→ What to produce: Output every line of the listing below as a JSON list of strings, one string per line, omitting blank lines and the picture placeholders.

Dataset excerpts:
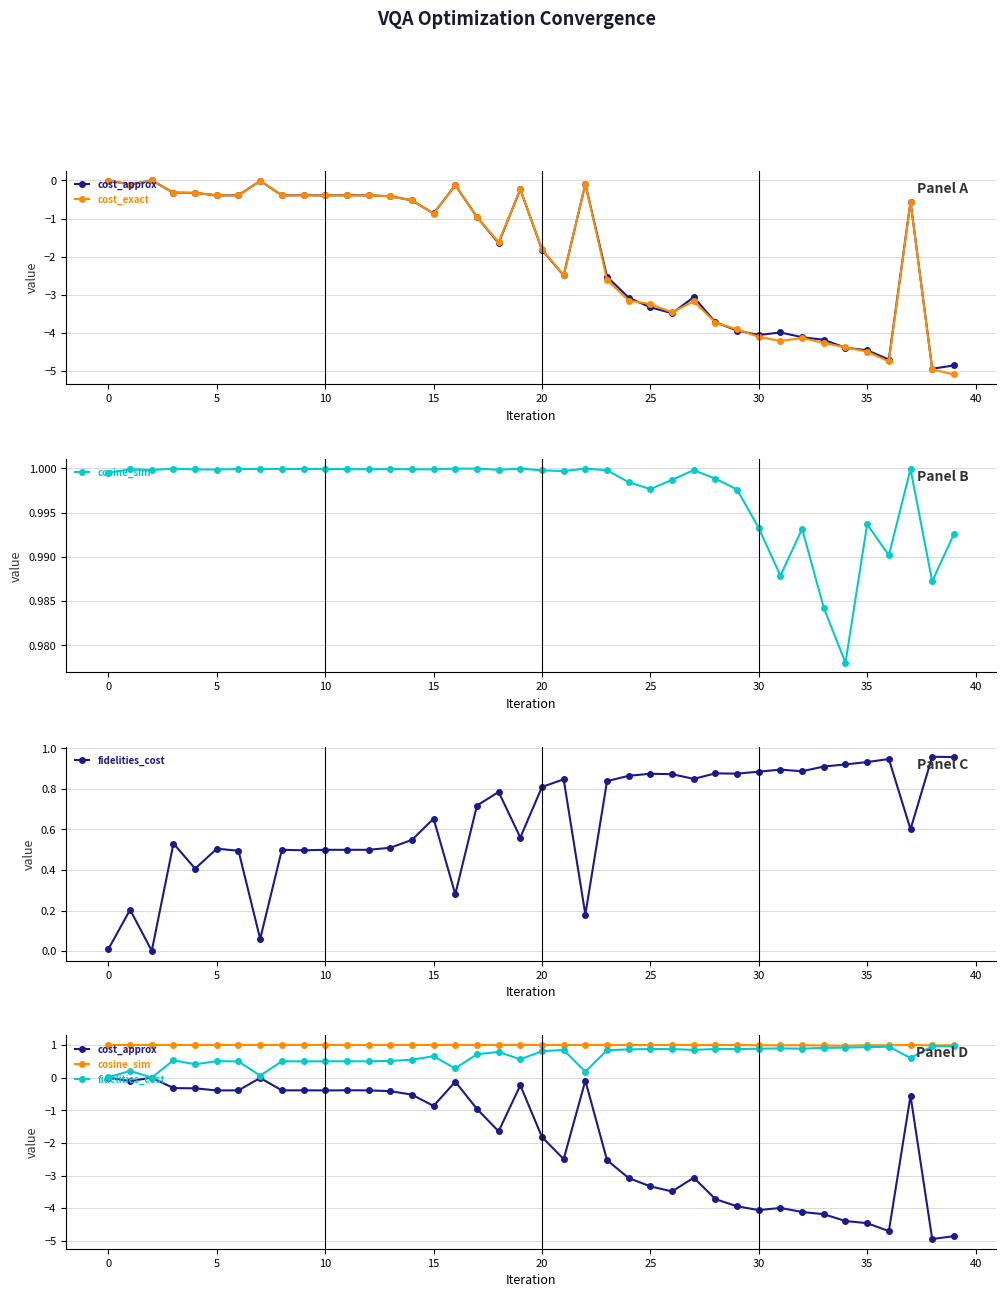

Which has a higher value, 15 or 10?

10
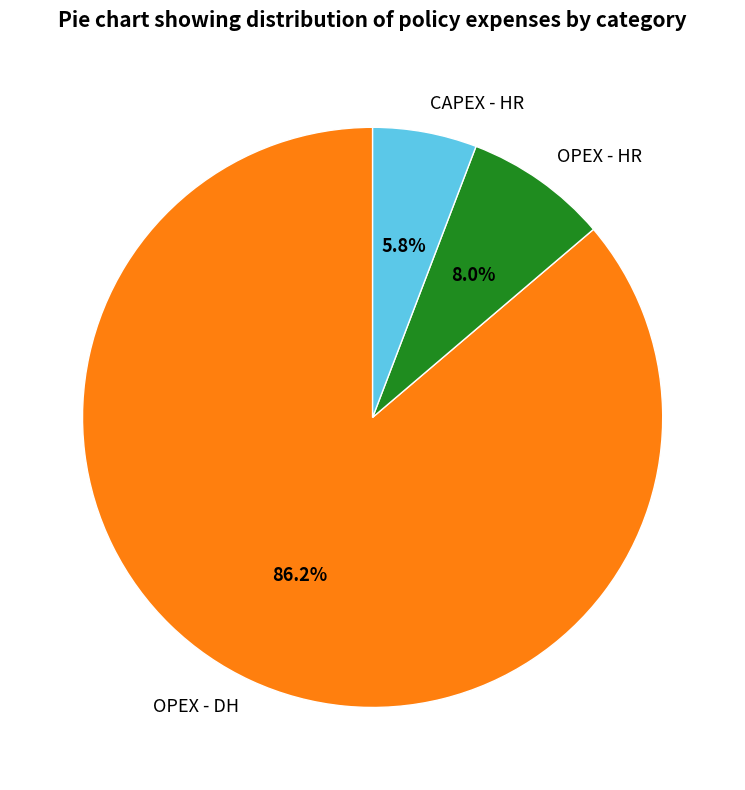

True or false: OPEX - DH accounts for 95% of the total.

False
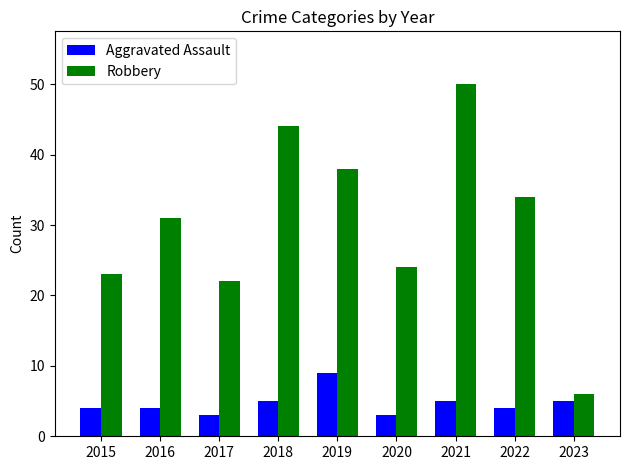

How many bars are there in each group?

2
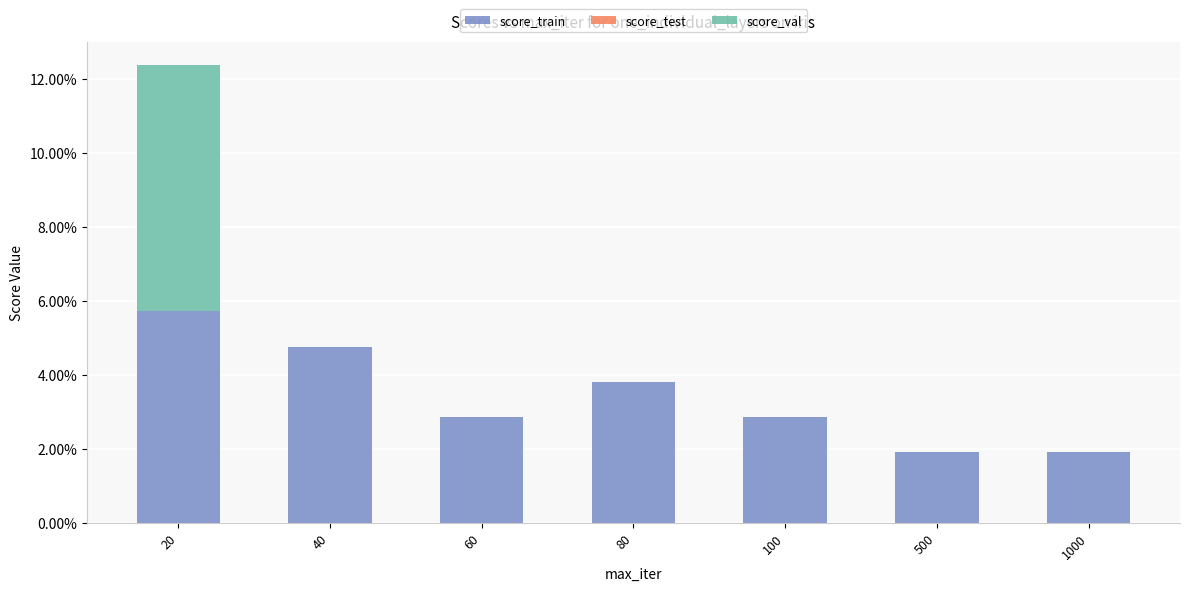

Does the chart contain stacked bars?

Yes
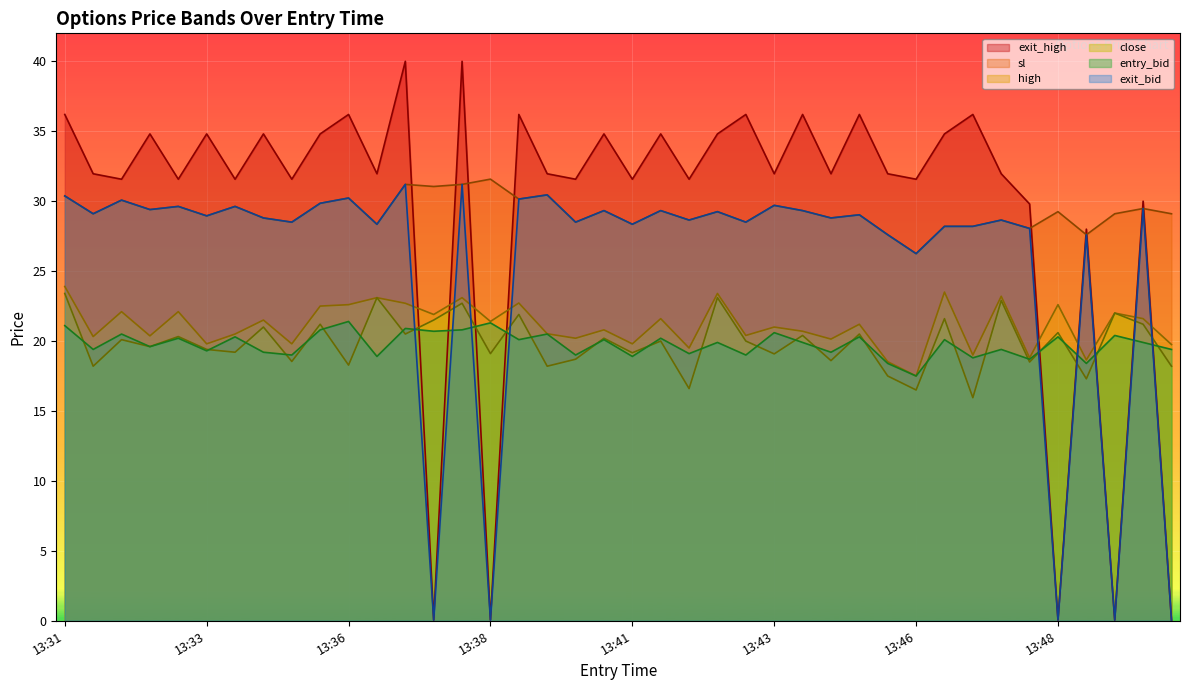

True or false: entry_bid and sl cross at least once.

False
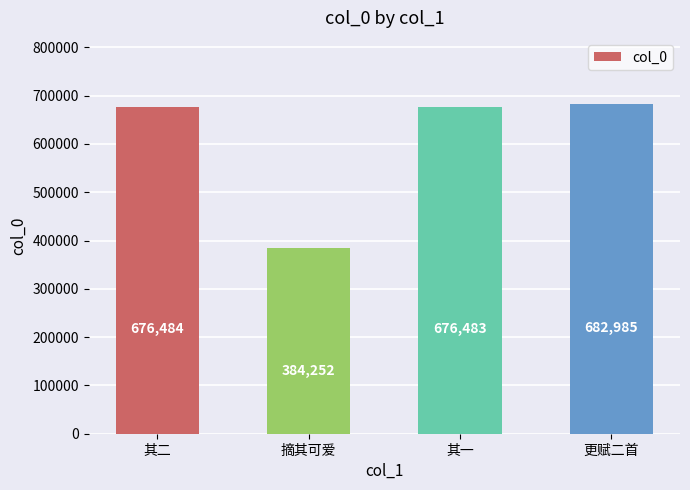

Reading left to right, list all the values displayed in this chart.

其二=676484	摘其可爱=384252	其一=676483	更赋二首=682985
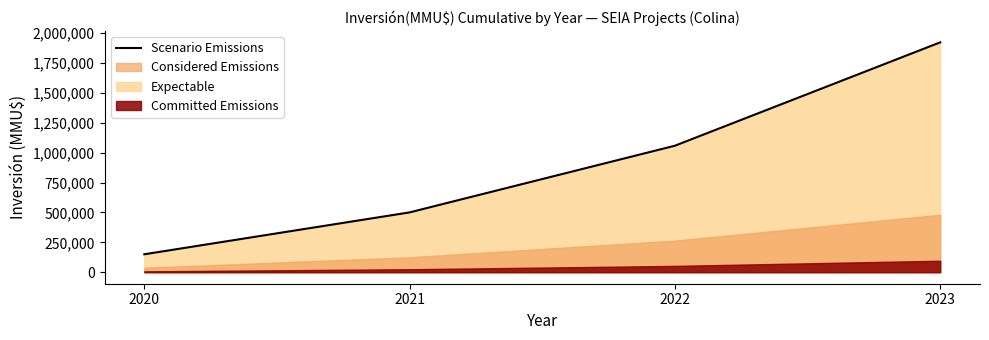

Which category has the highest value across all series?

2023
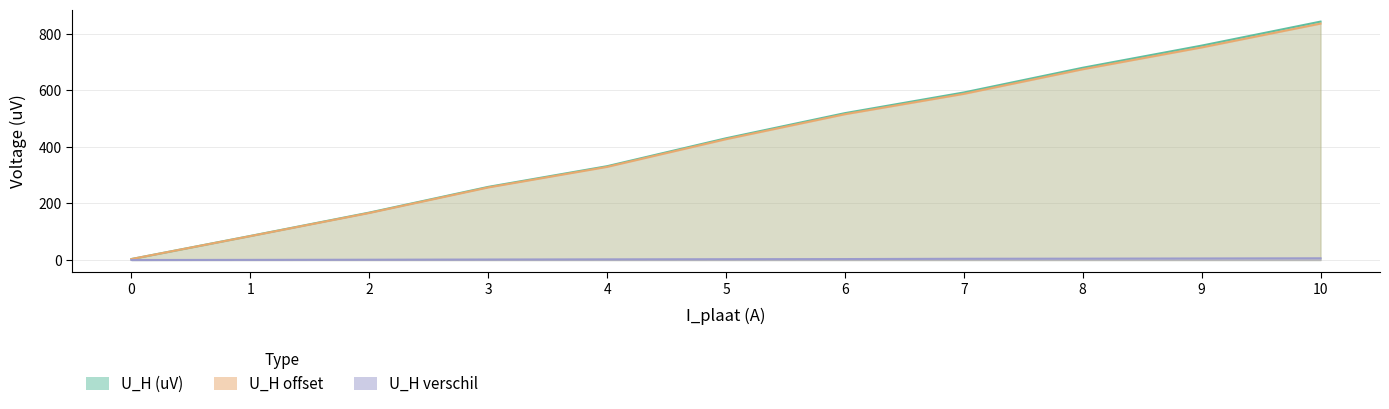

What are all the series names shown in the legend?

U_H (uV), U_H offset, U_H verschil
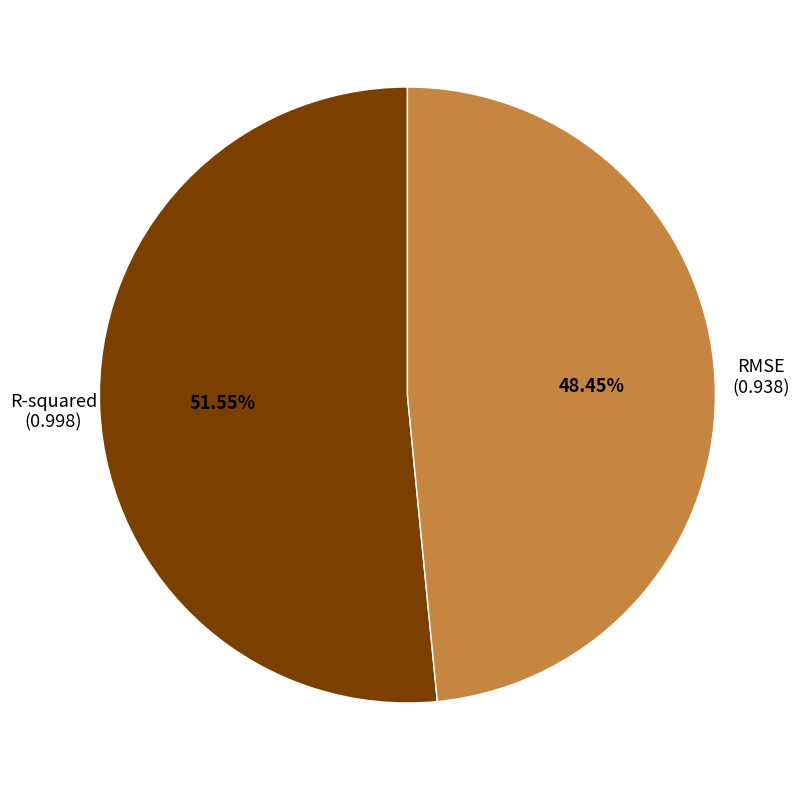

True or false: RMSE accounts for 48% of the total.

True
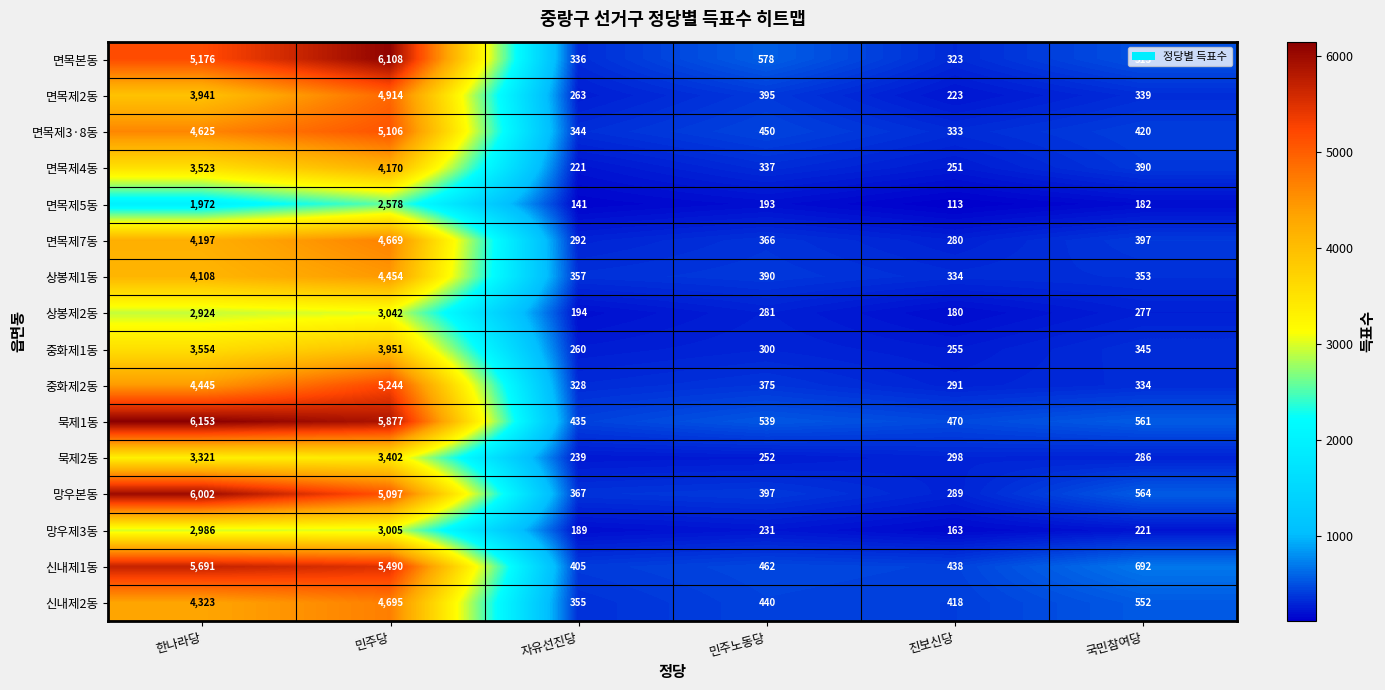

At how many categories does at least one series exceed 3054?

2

→ Response area:
[
  "Which has a higher value, 15 or 10?",
  "10",
  "True or false: OPEX - DH accounts for 95% of the total.",
  "False",
  "How many bars are there in each group?",
  "2",
  "Does the chart contain stacked bars?",
  "Yes",
  "True or false: entry_bid and sl cross at least once.",
  "False",
  "Reading left to right, list all the values displayed in this chart.",
  "其二=676484\t摘其可爱=384252\t其一=676483\t更赋二首=682985",
  "Which category has the highest value across all series?",
  "2023",
  "What are all the series names shown in the legend?",
  "U_H (uV), U_H offset, U_H verschil",
  "True or false: RMSE accounts for 48% of the total.",
  "True",
  "At how many categories does at least one series exceed 3054?",
  "2"
]